Objective>
Could you write out the items from the start through the line with "facilement: facilement -> restriction", swapping "underline" for "emphasis" and changing nothing else?

★ ★ ★ ★ ★

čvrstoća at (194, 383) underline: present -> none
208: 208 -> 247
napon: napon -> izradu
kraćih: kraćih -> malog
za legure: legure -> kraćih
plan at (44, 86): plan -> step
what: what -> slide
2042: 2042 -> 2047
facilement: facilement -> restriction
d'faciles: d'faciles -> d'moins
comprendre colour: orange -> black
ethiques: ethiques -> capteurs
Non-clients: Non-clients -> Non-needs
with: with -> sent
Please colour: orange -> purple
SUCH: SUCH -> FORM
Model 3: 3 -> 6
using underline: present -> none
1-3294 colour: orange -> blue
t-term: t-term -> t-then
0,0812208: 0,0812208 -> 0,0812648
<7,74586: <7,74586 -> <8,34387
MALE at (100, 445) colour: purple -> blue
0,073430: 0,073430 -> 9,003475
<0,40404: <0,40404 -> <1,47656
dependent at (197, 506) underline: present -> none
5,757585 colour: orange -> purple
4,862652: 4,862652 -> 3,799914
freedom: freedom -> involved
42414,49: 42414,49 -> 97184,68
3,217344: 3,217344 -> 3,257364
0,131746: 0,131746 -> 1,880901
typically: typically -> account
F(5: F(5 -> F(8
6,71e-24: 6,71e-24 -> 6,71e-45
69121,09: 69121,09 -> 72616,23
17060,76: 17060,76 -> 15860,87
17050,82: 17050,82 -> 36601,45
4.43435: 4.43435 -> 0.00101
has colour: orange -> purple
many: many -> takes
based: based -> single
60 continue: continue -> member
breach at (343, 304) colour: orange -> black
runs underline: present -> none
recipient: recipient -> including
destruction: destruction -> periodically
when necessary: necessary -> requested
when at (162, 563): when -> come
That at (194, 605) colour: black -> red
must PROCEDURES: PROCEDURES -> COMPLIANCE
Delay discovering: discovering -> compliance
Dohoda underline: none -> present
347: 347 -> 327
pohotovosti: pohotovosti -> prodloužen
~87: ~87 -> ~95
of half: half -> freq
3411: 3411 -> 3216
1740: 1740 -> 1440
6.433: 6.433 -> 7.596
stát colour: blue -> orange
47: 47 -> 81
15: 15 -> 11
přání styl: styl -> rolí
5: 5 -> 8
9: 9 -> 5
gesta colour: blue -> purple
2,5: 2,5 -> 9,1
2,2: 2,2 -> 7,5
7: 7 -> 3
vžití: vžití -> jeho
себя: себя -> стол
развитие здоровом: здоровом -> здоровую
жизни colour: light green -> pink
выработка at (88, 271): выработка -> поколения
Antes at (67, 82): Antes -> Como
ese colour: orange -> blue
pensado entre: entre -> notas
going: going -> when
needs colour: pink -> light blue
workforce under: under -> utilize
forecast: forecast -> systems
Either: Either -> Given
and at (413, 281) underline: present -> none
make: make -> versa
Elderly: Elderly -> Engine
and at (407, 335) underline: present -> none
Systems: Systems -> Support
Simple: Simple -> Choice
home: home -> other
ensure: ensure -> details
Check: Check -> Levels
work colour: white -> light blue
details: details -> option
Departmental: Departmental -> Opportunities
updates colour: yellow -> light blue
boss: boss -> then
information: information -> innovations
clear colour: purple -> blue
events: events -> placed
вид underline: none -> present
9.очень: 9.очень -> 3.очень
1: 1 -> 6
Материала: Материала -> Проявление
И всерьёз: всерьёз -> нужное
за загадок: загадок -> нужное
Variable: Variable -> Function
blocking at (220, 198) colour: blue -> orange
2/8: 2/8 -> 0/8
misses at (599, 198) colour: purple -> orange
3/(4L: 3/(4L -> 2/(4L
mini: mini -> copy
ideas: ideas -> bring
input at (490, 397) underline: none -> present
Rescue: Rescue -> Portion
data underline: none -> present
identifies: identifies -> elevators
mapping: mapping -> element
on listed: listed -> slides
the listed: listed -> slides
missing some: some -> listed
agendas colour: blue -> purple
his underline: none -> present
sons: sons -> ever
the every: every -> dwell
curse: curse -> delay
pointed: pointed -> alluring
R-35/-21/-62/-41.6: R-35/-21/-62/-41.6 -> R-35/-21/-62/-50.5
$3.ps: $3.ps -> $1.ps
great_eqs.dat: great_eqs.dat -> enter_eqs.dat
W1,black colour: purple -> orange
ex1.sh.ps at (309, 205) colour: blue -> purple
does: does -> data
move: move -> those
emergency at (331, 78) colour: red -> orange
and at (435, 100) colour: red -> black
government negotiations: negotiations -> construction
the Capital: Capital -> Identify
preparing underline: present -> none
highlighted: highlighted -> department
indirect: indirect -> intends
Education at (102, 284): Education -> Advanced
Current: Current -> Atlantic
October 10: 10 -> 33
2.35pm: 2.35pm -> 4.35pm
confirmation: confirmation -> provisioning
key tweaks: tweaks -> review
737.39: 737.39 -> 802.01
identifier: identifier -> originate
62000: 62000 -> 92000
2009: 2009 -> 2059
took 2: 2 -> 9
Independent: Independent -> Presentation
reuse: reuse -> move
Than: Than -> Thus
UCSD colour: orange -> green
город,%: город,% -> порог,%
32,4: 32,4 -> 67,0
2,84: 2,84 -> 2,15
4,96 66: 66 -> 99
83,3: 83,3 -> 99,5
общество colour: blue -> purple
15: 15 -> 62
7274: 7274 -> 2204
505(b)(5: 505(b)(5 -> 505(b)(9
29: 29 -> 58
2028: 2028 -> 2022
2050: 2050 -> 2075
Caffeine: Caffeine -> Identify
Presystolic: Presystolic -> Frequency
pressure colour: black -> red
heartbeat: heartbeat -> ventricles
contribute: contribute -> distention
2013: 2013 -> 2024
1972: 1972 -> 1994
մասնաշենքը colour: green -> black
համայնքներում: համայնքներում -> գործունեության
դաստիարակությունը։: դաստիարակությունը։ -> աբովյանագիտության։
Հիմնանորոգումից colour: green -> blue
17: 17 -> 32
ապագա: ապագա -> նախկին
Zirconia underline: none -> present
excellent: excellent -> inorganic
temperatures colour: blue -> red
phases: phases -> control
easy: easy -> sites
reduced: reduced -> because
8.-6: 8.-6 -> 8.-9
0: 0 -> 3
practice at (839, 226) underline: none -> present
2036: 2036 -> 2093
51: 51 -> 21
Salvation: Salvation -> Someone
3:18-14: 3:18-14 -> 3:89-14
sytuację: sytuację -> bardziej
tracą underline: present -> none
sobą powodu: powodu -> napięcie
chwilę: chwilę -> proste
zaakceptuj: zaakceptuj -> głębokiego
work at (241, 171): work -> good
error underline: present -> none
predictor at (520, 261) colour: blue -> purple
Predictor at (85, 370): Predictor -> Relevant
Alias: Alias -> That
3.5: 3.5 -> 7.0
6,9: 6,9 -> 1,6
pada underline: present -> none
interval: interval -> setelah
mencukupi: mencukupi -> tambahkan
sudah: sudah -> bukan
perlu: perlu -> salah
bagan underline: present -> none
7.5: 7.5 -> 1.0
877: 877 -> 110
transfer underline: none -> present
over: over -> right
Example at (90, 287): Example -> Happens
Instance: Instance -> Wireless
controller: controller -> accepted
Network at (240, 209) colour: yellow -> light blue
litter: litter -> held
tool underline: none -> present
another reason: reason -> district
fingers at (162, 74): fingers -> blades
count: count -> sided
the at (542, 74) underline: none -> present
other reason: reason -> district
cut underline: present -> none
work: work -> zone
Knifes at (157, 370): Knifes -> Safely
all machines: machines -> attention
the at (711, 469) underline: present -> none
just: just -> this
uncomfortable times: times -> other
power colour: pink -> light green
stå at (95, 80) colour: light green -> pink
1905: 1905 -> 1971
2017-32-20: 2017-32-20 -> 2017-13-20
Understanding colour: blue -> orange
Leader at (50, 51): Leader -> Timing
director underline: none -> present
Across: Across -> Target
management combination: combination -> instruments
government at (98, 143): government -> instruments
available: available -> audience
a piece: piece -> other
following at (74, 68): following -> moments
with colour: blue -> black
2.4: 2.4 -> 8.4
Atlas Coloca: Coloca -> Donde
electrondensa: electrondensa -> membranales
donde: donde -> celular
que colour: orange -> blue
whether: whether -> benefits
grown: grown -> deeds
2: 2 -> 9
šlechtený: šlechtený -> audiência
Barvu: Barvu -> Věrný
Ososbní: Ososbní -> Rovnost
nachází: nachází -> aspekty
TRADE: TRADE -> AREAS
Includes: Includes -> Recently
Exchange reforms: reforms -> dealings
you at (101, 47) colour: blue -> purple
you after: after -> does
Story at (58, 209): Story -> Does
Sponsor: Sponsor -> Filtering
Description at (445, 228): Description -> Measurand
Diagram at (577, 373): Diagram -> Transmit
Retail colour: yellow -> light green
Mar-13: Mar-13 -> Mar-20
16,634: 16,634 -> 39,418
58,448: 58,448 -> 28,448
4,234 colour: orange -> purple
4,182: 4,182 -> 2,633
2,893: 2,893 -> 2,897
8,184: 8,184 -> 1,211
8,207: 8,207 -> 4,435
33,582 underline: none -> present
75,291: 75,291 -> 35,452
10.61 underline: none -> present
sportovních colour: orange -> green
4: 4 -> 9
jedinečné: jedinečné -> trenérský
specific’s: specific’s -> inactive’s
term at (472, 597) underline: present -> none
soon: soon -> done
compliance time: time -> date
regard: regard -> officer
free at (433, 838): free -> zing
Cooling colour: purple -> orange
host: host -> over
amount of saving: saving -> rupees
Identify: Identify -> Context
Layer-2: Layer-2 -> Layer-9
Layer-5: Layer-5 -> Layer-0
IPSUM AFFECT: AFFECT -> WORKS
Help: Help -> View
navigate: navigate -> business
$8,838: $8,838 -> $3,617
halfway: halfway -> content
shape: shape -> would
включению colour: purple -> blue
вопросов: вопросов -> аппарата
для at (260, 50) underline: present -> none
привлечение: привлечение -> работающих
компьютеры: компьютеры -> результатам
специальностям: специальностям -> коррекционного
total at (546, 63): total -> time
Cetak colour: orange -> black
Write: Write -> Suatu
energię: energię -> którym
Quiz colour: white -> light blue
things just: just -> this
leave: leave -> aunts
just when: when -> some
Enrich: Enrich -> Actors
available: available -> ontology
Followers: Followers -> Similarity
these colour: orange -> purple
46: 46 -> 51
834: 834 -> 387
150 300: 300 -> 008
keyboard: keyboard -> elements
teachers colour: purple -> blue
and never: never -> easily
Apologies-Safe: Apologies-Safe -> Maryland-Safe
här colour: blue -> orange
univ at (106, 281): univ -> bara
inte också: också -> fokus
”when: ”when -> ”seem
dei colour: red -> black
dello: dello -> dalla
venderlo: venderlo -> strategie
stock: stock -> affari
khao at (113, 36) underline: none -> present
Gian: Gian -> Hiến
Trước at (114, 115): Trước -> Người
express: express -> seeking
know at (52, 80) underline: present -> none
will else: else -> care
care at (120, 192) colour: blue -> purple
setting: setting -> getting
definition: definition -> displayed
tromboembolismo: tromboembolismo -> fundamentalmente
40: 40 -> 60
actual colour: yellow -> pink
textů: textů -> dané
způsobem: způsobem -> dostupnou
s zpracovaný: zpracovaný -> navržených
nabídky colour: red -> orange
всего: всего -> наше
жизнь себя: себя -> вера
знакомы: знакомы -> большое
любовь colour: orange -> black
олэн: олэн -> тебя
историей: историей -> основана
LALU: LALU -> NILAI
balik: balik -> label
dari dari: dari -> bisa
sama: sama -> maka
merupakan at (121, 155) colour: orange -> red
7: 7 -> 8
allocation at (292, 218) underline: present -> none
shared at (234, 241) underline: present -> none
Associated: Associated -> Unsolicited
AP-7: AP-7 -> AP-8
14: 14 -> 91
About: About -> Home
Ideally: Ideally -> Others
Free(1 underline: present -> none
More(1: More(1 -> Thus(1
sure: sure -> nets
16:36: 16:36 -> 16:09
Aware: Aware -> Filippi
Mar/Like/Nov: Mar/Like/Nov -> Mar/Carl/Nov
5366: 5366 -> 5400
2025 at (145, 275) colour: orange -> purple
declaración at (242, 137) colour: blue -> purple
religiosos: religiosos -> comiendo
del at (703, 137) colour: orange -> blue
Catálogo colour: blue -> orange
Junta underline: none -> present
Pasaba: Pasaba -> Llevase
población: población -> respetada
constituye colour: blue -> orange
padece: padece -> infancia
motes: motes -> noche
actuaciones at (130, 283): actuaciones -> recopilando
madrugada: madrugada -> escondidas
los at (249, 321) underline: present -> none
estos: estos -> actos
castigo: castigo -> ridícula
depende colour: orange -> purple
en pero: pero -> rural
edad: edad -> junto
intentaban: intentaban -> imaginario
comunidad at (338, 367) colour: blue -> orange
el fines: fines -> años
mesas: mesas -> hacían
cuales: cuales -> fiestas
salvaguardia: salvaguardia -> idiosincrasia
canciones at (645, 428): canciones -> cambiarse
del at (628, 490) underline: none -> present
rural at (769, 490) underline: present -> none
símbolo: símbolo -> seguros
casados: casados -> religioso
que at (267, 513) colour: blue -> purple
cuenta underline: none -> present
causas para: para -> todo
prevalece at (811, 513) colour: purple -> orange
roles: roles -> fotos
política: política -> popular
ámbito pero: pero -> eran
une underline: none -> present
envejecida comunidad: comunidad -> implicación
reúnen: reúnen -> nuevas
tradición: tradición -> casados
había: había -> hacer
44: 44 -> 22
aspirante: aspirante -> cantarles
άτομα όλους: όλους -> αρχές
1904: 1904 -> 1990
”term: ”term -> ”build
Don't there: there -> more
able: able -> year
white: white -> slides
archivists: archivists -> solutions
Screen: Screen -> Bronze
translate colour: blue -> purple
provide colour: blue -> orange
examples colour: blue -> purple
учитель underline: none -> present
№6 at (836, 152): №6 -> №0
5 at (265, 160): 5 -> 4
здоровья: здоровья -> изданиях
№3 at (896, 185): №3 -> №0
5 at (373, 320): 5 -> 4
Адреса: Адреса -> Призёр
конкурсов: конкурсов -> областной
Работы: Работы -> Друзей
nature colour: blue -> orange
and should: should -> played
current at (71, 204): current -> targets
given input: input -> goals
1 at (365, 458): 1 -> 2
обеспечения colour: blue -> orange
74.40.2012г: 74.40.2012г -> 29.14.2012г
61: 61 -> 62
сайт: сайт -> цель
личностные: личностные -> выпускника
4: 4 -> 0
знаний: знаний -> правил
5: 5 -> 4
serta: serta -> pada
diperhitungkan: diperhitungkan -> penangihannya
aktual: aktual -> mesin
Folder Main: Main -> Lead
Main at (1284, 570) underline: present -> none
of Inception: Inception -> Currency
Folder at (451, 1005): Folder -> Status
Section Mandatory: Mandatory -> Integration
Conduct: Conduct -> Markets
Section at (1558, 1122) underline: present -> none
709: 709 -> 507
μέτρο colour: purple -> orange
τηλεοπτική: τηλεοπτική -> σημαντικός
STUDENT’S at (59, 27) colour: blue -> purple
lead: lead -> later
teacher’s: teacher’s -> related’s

★ ★ ★ ★ ★

Complete answer>
čvrstoća at (194, 383) emphasis: present -> none
208: 208 -> 247
napon: napon -> izradu
kraćih: kraćih -> malog
za legure: legure -> kraćih
plan at (44, 86): plan -> step
what: what -> slide
2042: 2042 -> 2047
facilement: facilement -> restriction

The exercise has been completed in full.